Wessels highlights that there is a trend among countries to procure fewer, but more expensive, precision weapons, as these weapons are more accurate, limiting collateral damage as much as possible. “The defence industry is becoming more sensitive and, if we accept that conflict and war are constant threats, the thinking of the industry is that it should be conducted as precisely and humanely as possible.”
Denel Group CEO Riaz Saloojee declared, in a media statement in July 2013, that the group’s “five-year budget cycle indicates that there will be significant revenue growth over the medium term,” which, he added, would continue to keep the company profitable and sustainable in the foreseeable future.
He added that Denel’s strategy focused on growing revenue, improving costs and efficiencies, strengthening the balance sheet, transformation and modernisation.
Wessels explains that all the business areas of Denel are investing in modernisation programmes. The ammunition-manufacturing arm of Denel, Pretoria Metal Pressings, is modernising its plant to produce ammunition more effectively and is aiming to create variants of the ammunition it currently produces. Creating a variety of niche 7.62-mm- calibre firearm rounds, for example, will enable the company to be more competitive.

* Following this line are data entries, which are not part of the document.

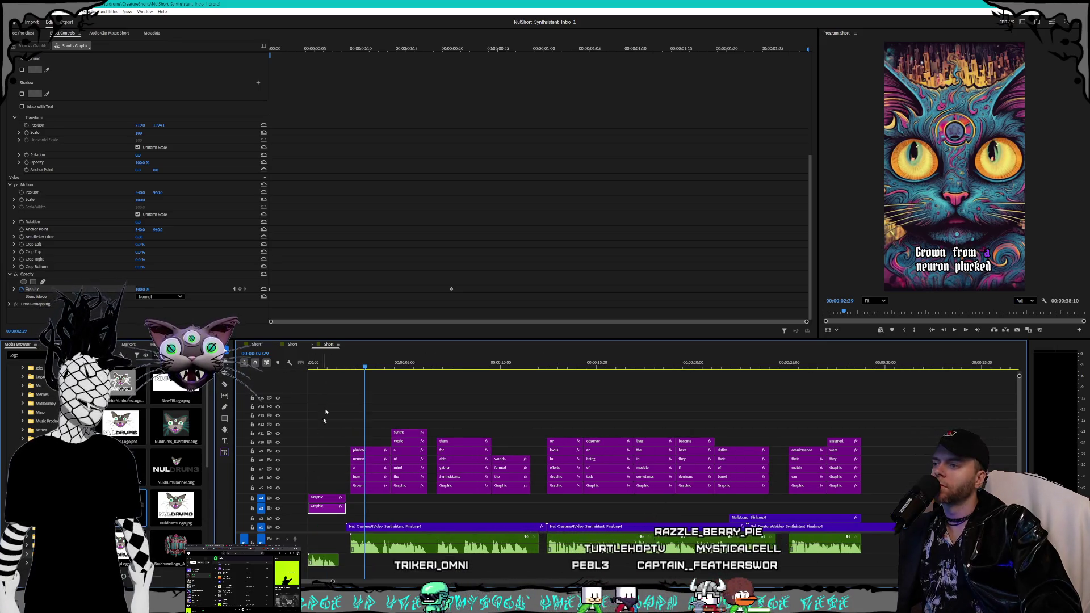
pyautogui.click(10, 12)
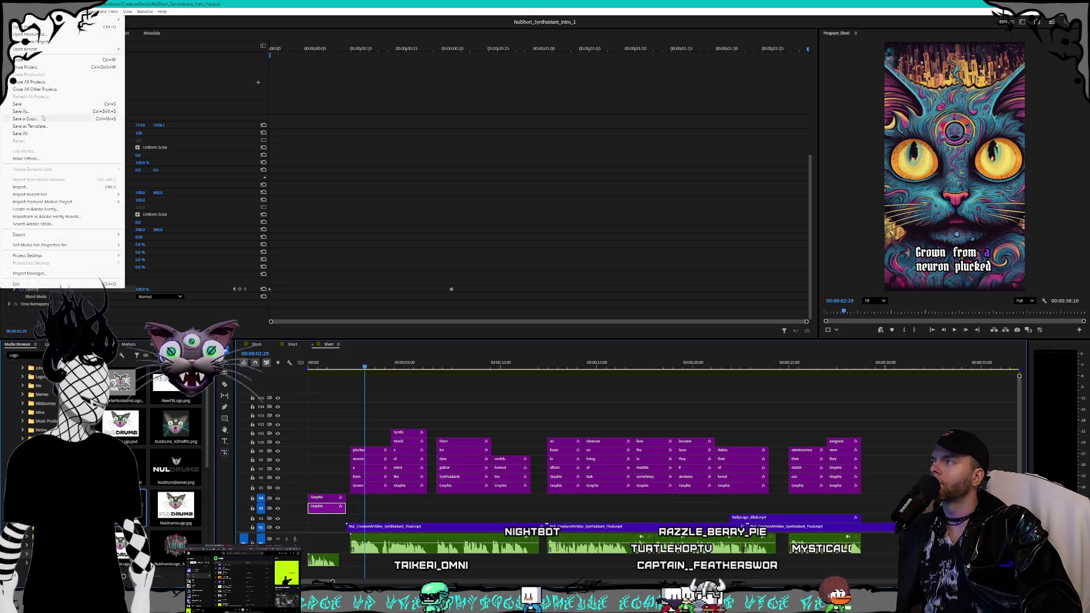
pyautogui.click(41, 104)
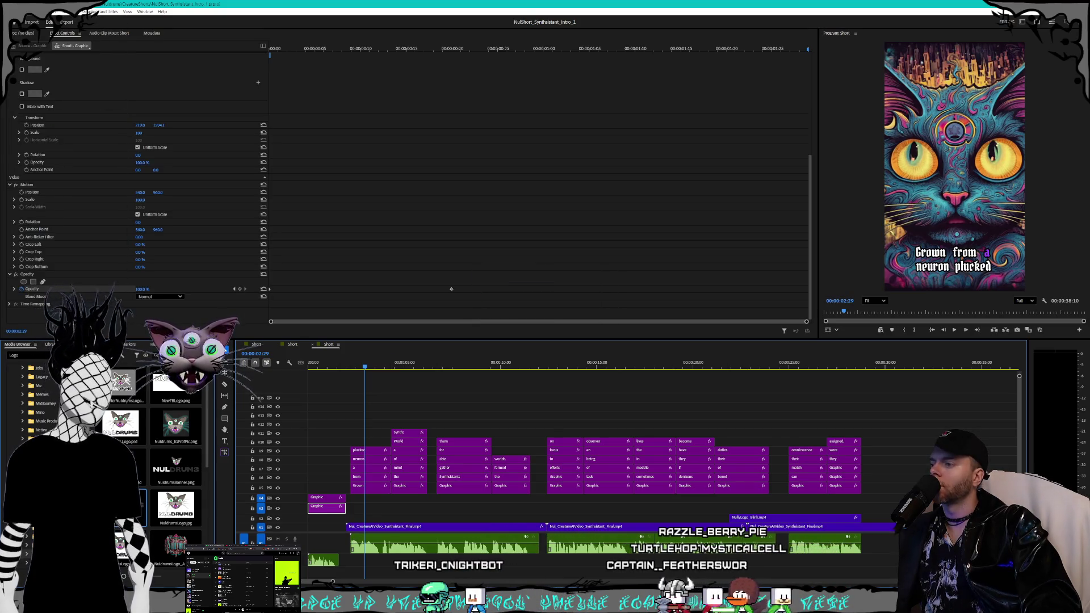
# Step: Flip to the notes window and back with Alt+Tab, then make Premiere Pro the active window
pyautogui.press('alt+Tab')
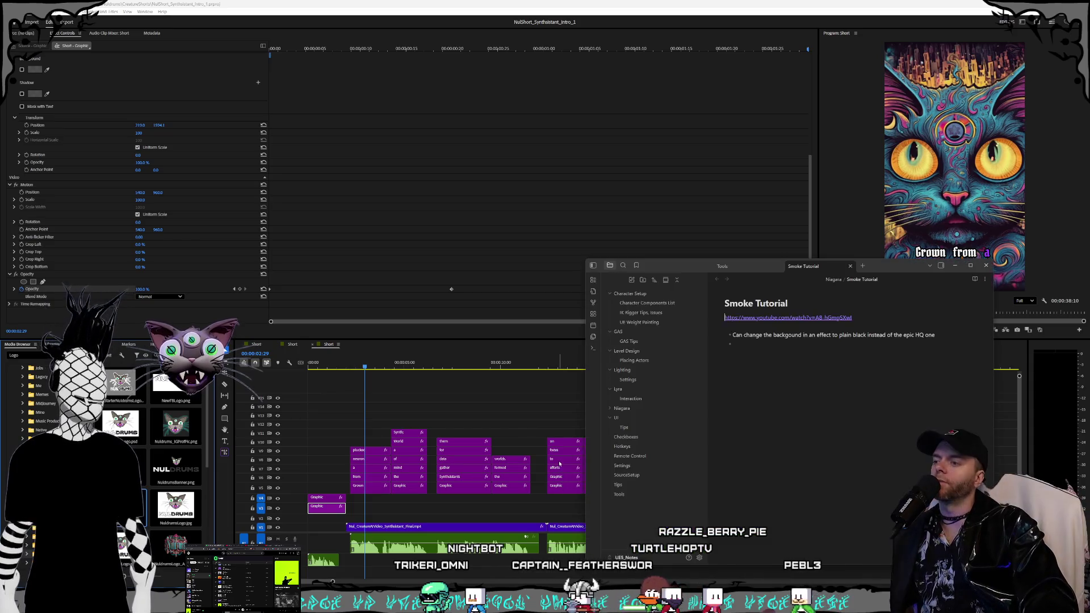
pyautogui.press('alt+Tab')
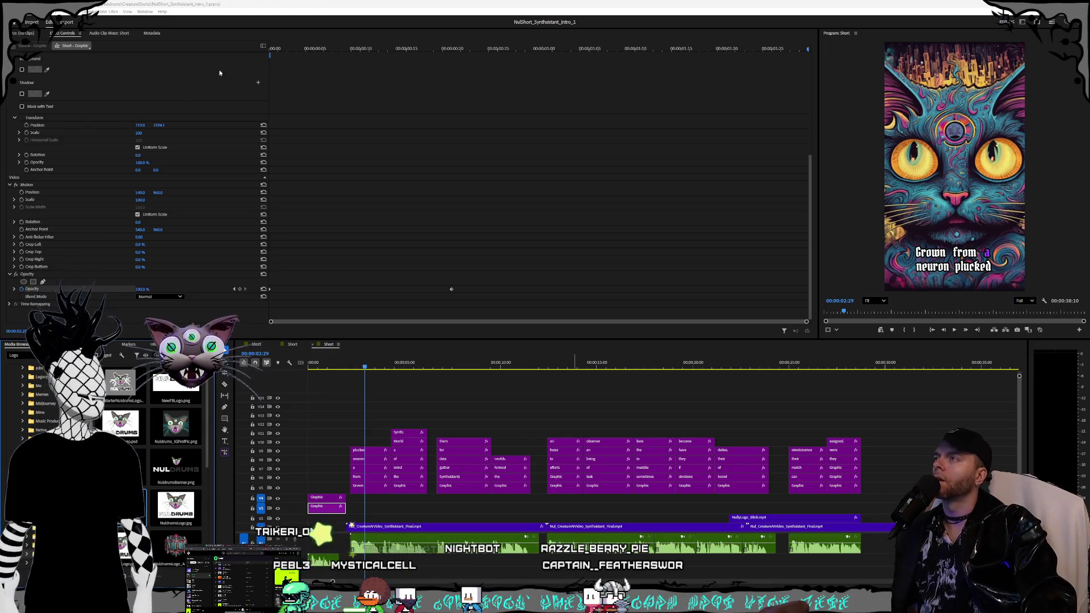
pyautogui.click(226, 2)
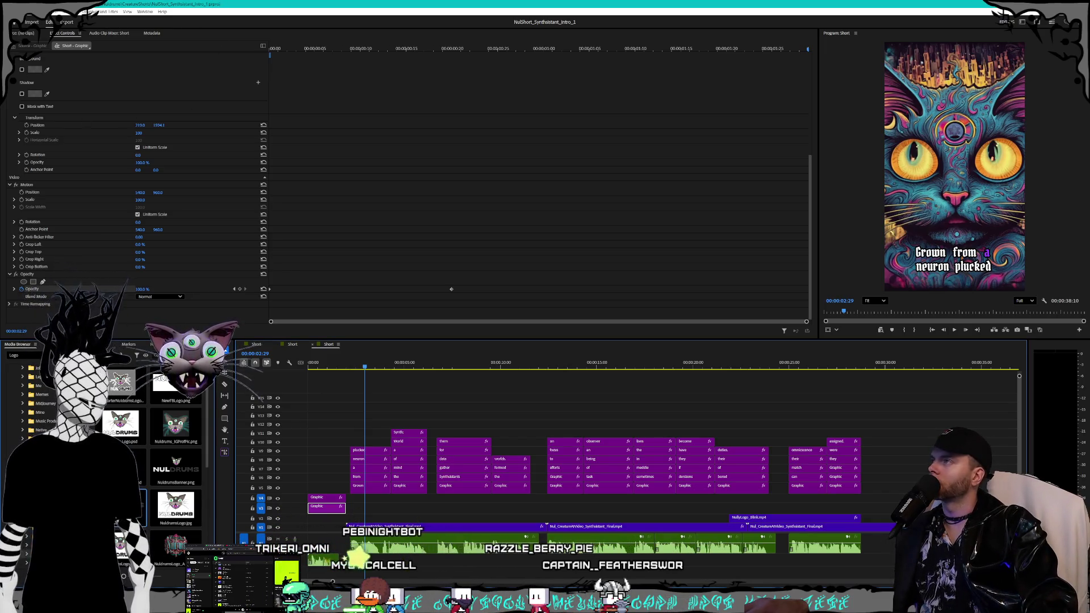
# Step: Open NulShort_Cyrens_Intro_1.prproj from the File menu's recent projects
pyautogui.press('alt+f')
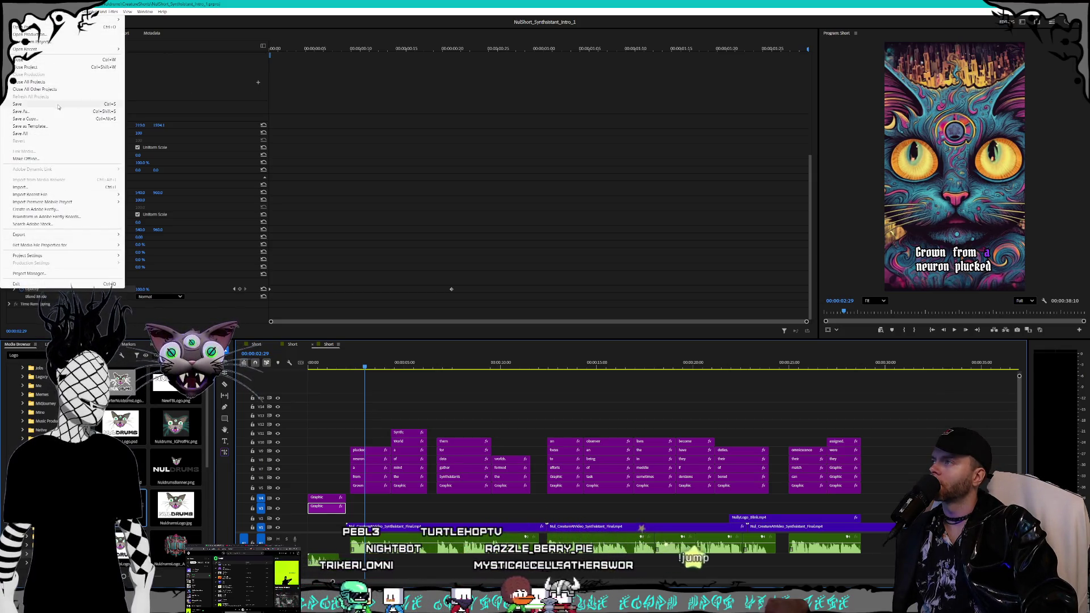
pyautogui.moveTo(56, 49)
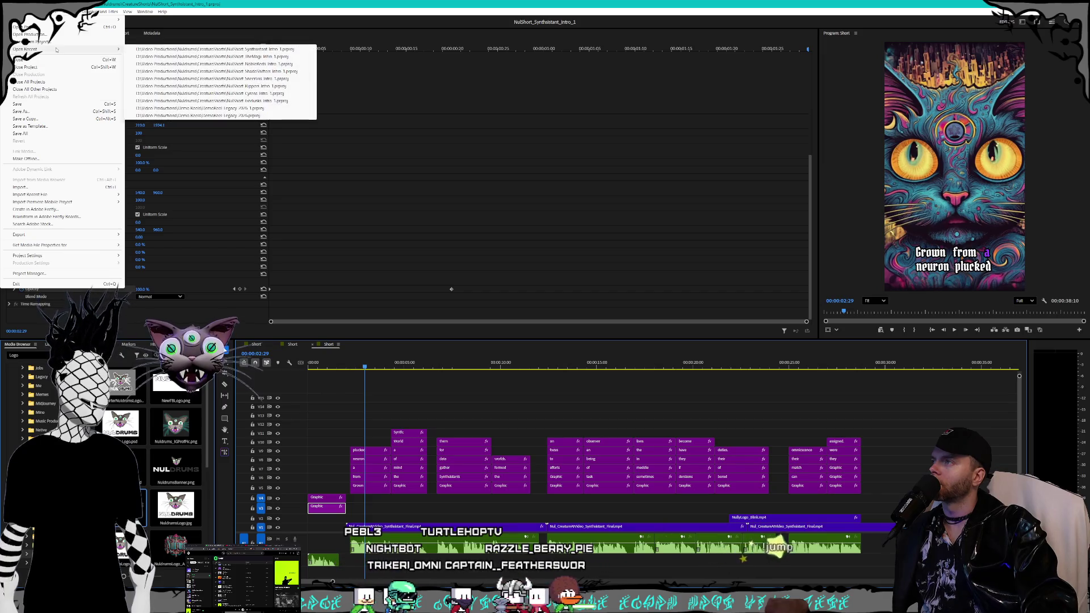
pyautogui.click(289, 95)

Denel’s Overberg Test Range business arm is considering the development of a miniature, mobile test range, which will enable the company to conduct tests in other countries.
“I am positive about the future of Denel in light of the order pipeline, the successful transformation of the business, the quality of human resources available and the industrial partnerships we have forged locally and internationally,” Saloojee notes.
Wessels highlights that, although Denel is expanding, it can be challenging to secure experienced engineers, as the defence industry is not regarded as being as appealing as other industries, such as information technology.
However, he adds that Denel’s image has greatly improved over the years – not only has the number of young engineers approaching the company for jobs increased, but within just two of the Group’s divisions, Denel Dynamics and DLS, more than 120 professionals have been employed in the last seven months.